La loi sur le développement des territoires ruraux insère un alinéa à l’article L 122-3-15 du code du travail. Il est prévu le cumul des durées des contrats de travail à caractère saisonnier successifs dans une même entreprise pour le calcul de l’ancienneté. En d’autres termes, si le salarié travaille 4 mois la première saison et 4 mois la saison suivante pour le même employeur, il bénéficiera d’une ancienneté de 8 mois dans l’entreprise.
Toutefois, nous attirons votre attention sur le fait que le risque de requalification du contrat saisonnier en contrat à durée indéterminée existe toujours (voir article 14 de la Convention Collective de 1997).

Payer le repos compensateur légal
Le principe du repos compensateur légal : l’accomplissement d’heures supplémentaires ouvre droit pour les salariés en plus des majorations prévues ou du repos compensateur de remplacement à un repos compensateur légal qui diffère selon la taille de l’entreprise et selon qu’il s’agit d’heures supplémentaires effectuées dans le cadre du contingent d’heures supplémentaires ou au-delà.
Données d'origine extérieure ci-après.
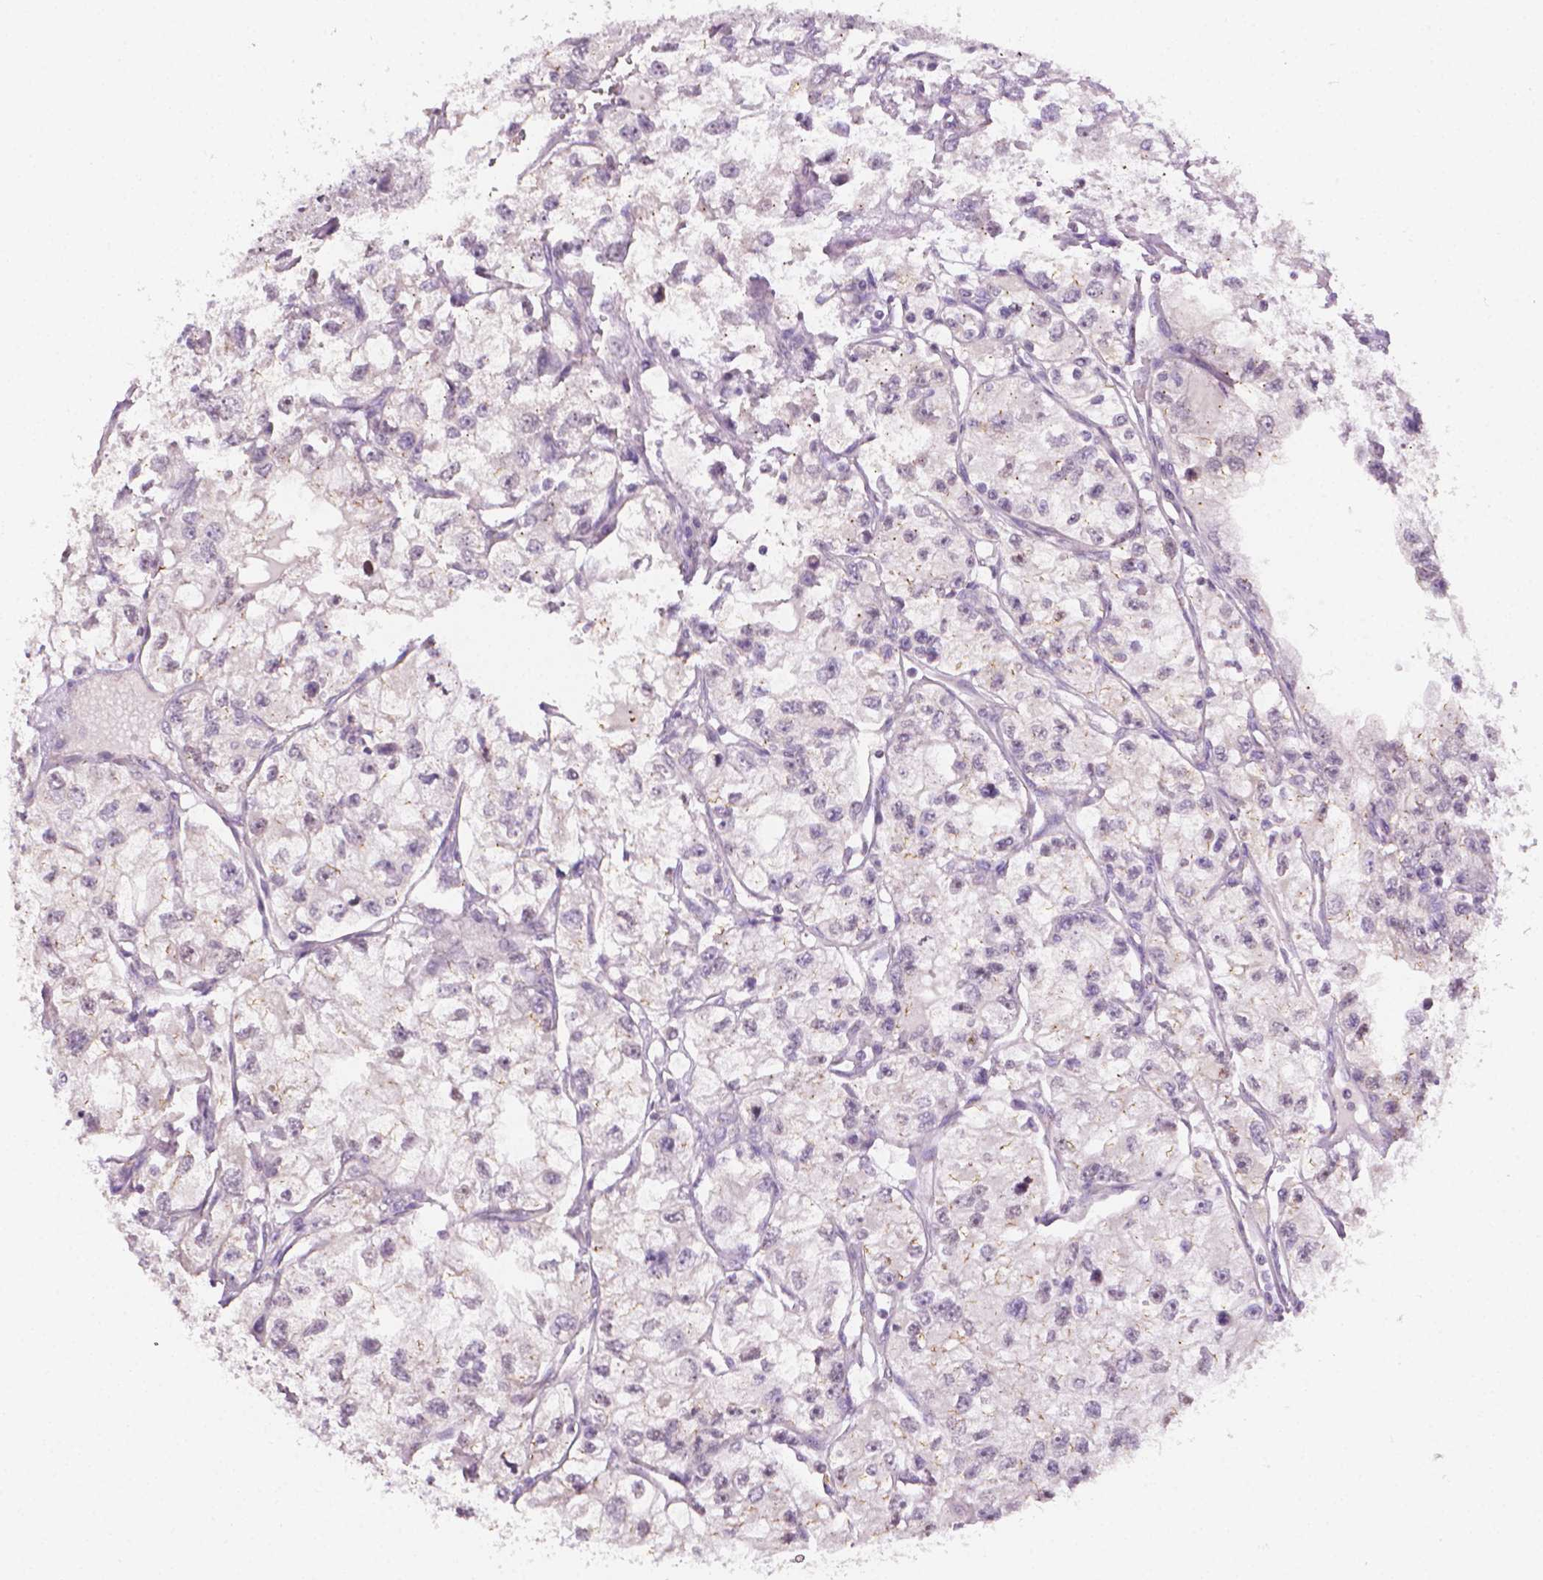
{"staining": {"intensity": "negative", "quantity": "none", "location": "none"}, "tissue": "renal cancer", "cell_type": "Tumor cells", "image_type": "cancer", "snomed": [{"axis": "morphology", "description": "Adenocarcinoma, NOS"}, {"axis": "topography", "description": "Kidney"}], "caption": "An immunohistochemistry photomicrograph of adenocarcinoma (renal) is shown. There is no staining in tumor cells of adenocarcinoma (renal).", "gene": "NCAN", "patient": {"sex": "female", "age": 59}}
La loi sur le développement des territoires ruraux apporte une modification et ajoute un alinéa à l’article L 212-5-1 du code du travail : le salarié saisonnier peut, à la fin de son contrat, demander à ce que les droits qu’il a acquis au titre du repos compensateur légal lui soient octroyés sous forme d’une indemnité, pour accéder ainsi sans obstacle soit à un nouvel emploi, soit à une formation (article 53 de la loi).
Cela n’était pas possible jusqu’à cette loi puisque le repos compensateur légal devait obligatoirement être pris.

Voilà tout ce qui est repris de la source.